Why is F[x] a UFD?

Question

When reading the proof for if $R$ is a UFD, then $R[x]$ is a UFD, the author uses a fact that $F[x]$ is a UFD. I don't quite understand this.

Why $F[x]$ is a UFD? ($F$ is the fraction field of $R$).

Can someone explain to me why? Thanks.

Answer 1

In the book Ideals, Varieties, and Algorithms by Cox D., Little J., O'Shea D. you can see :

Note that every PID is UFD.

Answer 2

We want to define a degree function for $F[X]$ and deduce that $F[X]$ is an euclidean domain and so an UFD.

Hou to construct our function?

Look at $\mathbb{Q}[x]$:

The constant terms have degree zero and the polynomials with leading monomial $x^n$ have degree $n$.
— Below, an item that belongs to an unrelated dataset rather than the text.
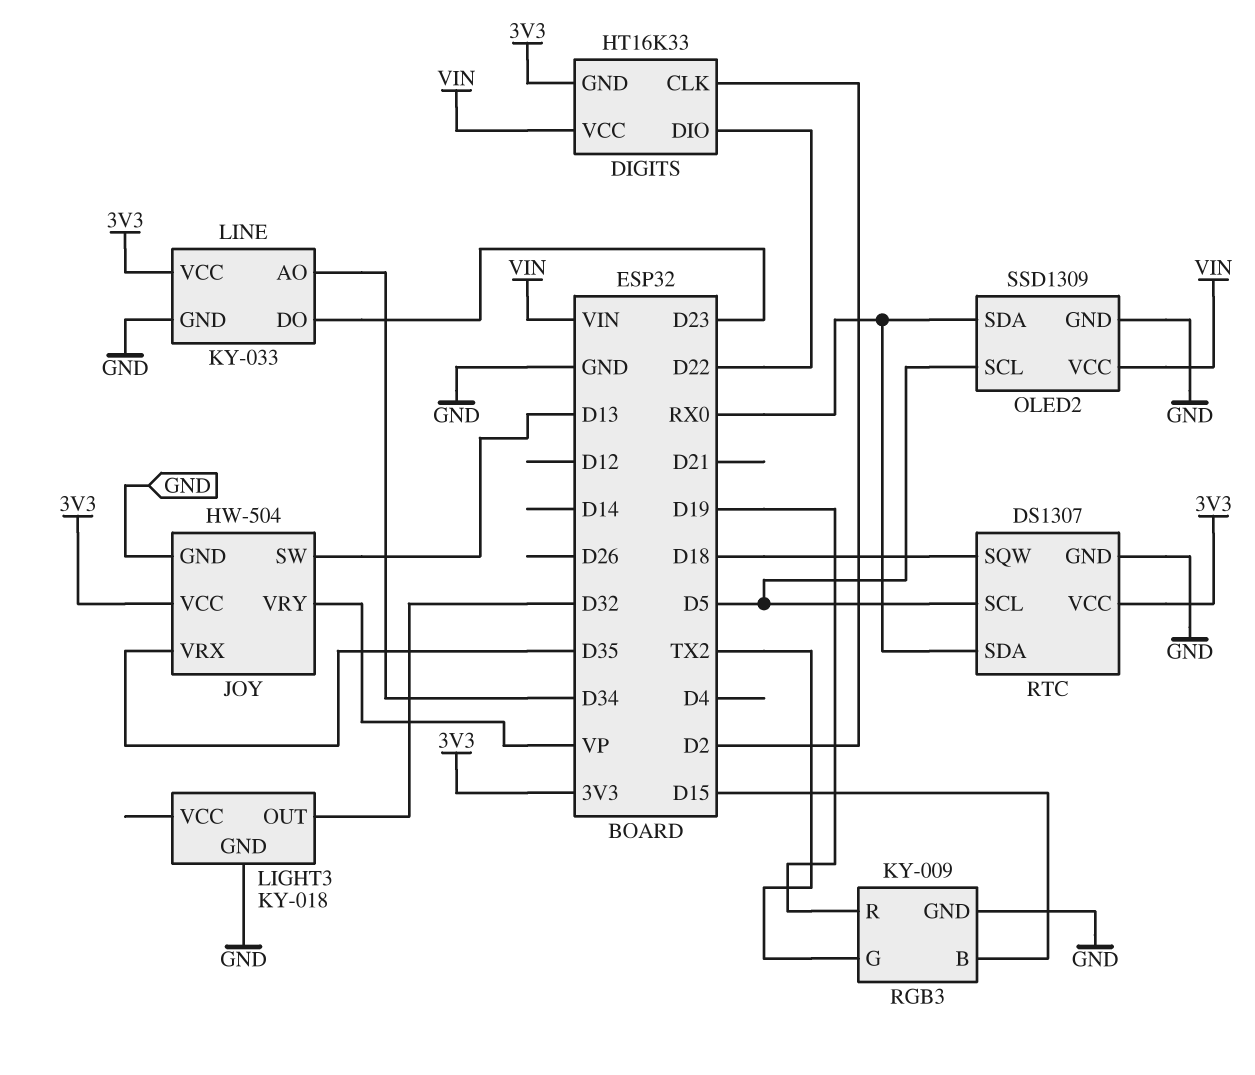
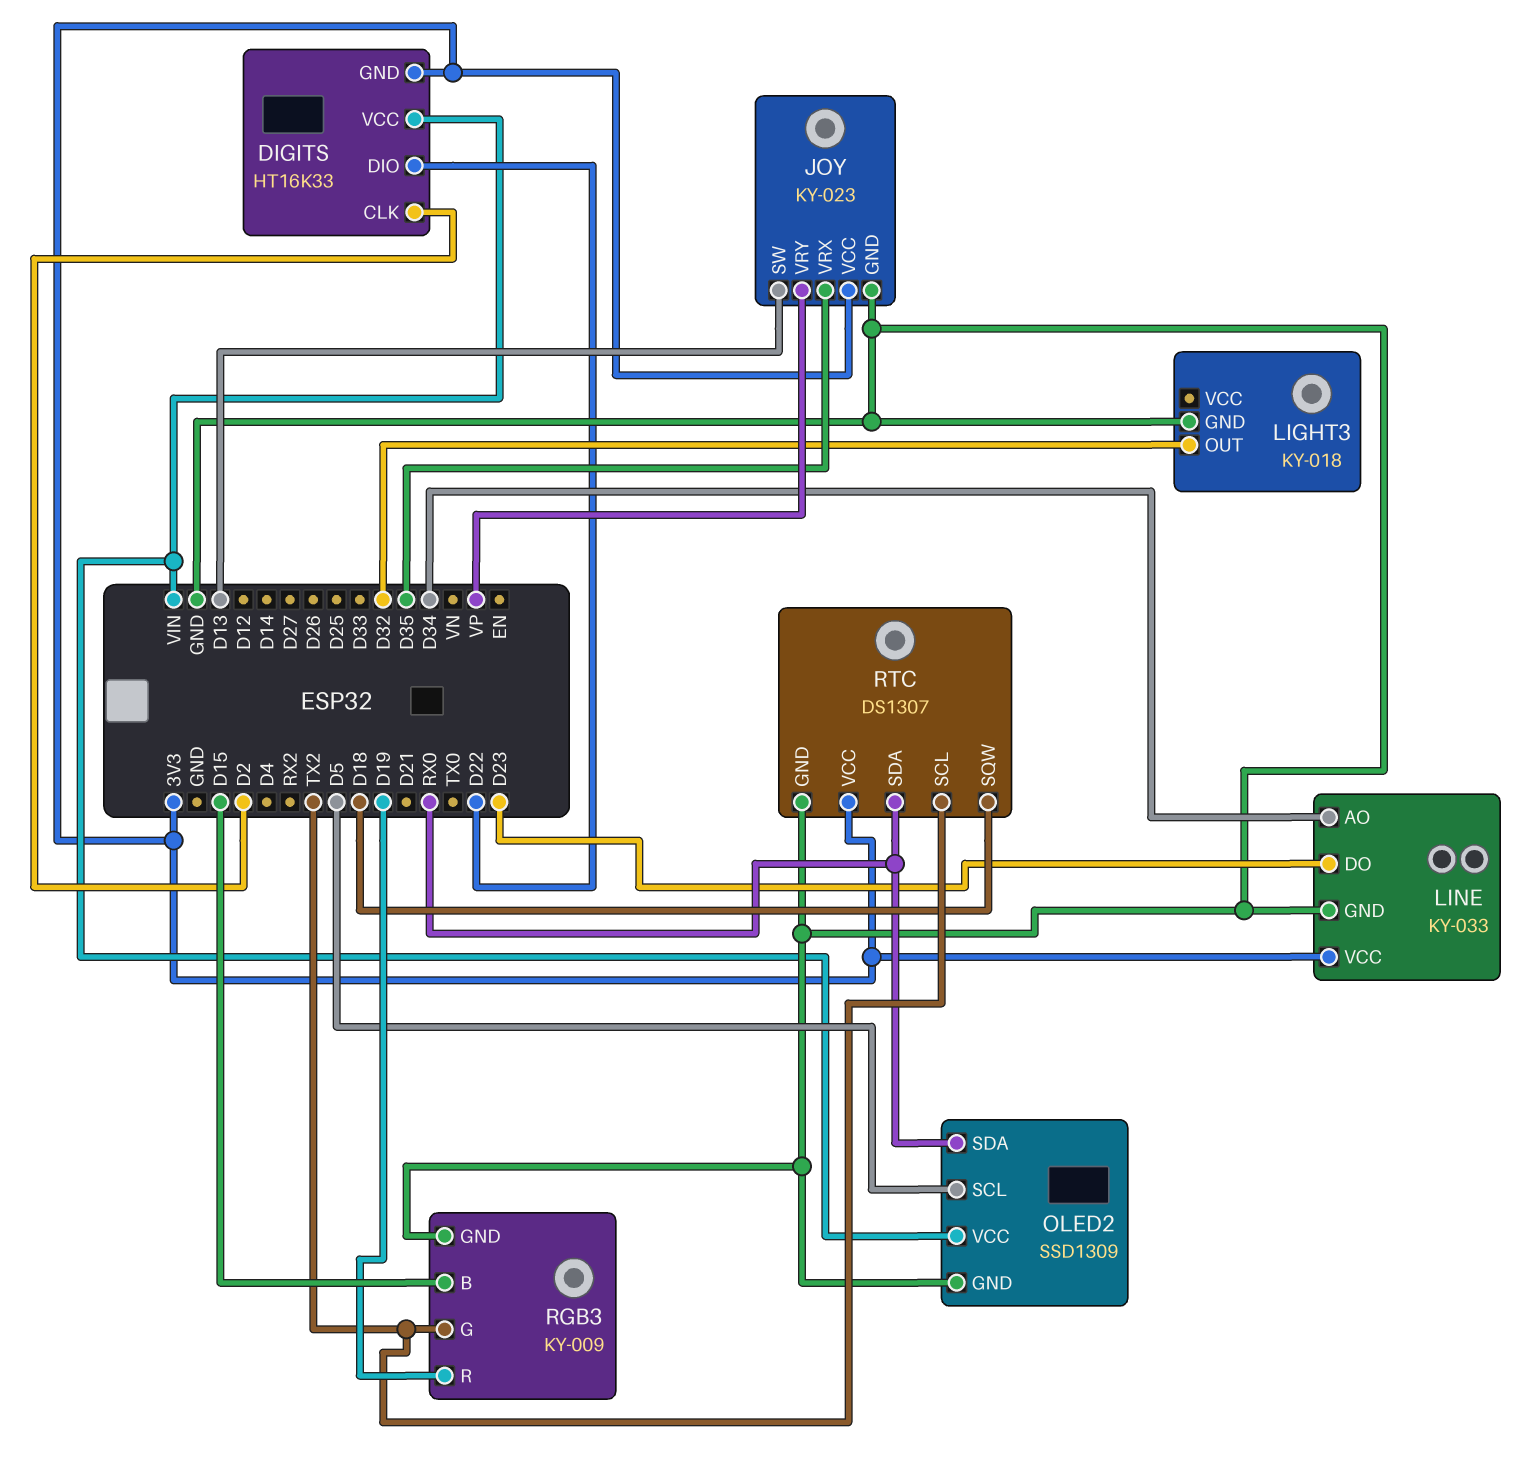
JOY: HW-504 -> KY-023
RTC pin SCL: D5 -> TX2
Let's set now the same values of degree function for $\mathbb{F}[x]$.

We have to prove:

• If $a$ and $b$ are in $\mathbb{F}[x]$ and $b$ is nonzero, then there are $q$ and $r$ in $\mathbb{F}[x]$ such that $a = bq + r$ and either $r = 0$ or $deg(r) < deg(b)$.
• For all nonzero $a$ and $b$ in $\mathbb{F}[x]$, we have $deg(a) \leq deg(ab)$

but now the proofs of these facts are the same as the case $\mathbb{Q}[x]$.